Video game movies need to die. They are the number one reason why movies are becoming a worse art form than games. film studios are so fucking pathetic lazy. I mean jesus fucking a christ PEOPLE DONT PLAY GAMES FOR THE STORIES. I can't wait for the Madden 2008 movie Tony Hawk Experience 9: IMAX. whee.
actually, bahamut_zero, i very often play games for the stories. if you tell me no final fantasy player plays those games for the stories then you are kidding yourself. while i used to only play games for fun i have been finding myself more attracted to story-driven games as i've gotten older. that's why i eschew playing games such as crackdown and most racing and sport games. i think there would be many people out there who agree.
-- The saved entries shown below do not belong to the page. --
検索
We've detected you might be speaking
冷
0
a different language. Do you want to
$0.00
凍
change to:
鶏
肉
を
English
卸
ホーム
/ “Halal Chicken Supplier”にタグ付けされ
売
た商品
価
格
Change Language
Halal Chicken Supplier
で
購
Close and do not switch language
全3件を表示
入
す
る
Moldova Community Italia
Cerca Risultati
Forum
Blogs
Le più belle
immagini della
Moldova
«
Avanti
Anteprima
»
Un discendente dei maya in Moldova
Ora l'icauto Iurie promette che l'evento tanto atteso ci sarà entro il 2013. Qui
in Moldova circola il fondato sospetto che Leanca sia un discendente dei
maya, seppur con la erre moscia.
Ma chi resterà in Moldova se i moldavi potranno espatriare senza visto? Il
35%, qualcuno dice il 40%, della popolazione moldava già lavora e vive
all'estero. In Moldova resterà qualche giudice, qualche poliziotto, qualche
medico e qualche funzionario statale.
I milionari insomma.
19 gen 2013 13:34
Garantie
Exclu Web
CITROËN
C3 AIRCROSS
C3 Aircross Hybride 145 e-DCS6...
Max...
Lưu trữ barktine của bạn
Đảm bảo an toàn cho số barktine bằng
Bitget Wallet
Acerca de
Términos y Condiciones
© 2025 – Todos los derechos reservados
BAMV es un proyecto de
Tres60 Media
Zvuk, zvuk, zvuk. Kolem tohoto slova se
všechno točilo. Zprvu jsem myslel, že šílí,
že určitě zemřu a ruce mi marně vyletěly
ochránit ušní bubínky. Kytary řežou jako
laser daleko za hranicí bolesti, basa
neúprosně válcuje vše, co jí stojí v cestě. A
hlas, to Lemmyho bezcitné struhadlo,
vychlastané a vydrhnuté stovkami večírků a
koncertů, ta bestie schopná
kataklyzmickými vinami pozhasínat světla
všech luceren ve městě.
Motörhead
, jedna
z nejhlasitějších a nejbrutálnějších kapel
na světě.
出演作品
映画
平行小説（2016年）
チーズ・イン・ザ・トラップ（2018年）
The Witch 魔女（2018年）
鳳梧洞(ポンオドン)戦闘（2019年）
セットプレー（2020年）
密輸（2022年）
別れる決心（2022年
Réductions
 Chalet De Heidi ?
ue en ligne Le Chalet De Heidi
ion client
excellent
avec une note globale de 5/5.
although, you do make a valid point about game movies. but i think you meant BAD game movies need to die. studios need to take their time and do the IPs justice. *cough*doom*cough*
what I really meant is, the MAJORITY of people don't play games for stories... yet. what i also mean is the main focus in video games isn't (usually) the writing. whereas the whole point of movies is to tell a story. therefore a story-driven medium is ripping off the plots of a non-story-driven medium (where the actual EXPERIENCE is the attraction and entertainment). this sucks as do ALL video game movies. name one GOOD (read, artistic not just "so bad it's good" like the SMB movie, which I love for different reasons) video game movie and I will give you $5
I would have gone with someone like Martin Campbell myself. Bay's last period piece wasn't so hot.
And I firmly believe the Transformers movie is going to turn out pretty cool, despite the legions of manbabies crying about how their childhood is being raped because Megatron turns into an alien jet instead of a gun and Bumblebee is a Camaro instead of a VW Bug. No offense, manbabies.
I add my name to the crowd of those who are saying 'Give Bay a chance". Yes, Pearl Harbor sucked. But The Rock was awesome.
Also, as stated before, giant boxes making goofy noises as they impossibly squish and squash to fit a 30 tonne robot into a 2 tonne machine would look goofy on screen.
Formula for a Transformers movie that is faithful:
1) Giant robots crash into Earth. -- check
2) Bad Giant robots follow as well. -- check
3) Giant robots turn into vehicles(or later, animals) -- check
4) Giant robots fight each other either in the presence of children or young adults -- check
5) Cheezy "You've got the touch" music -- okay, not check(thankfully)
video game movies are for retards.
that is all.
I've gotta agree with some of the other commenters here. I loved Transformers as a kid and I'm thoroughly looking forward to the movie. I think it looks like it'll kick ass. And even if it does turn out to be a stinking pile of bullcrap at least it'll have huge robots fighting each other. I challenge anyone to deny the pure joy brought on from watching giant robots fighting each other.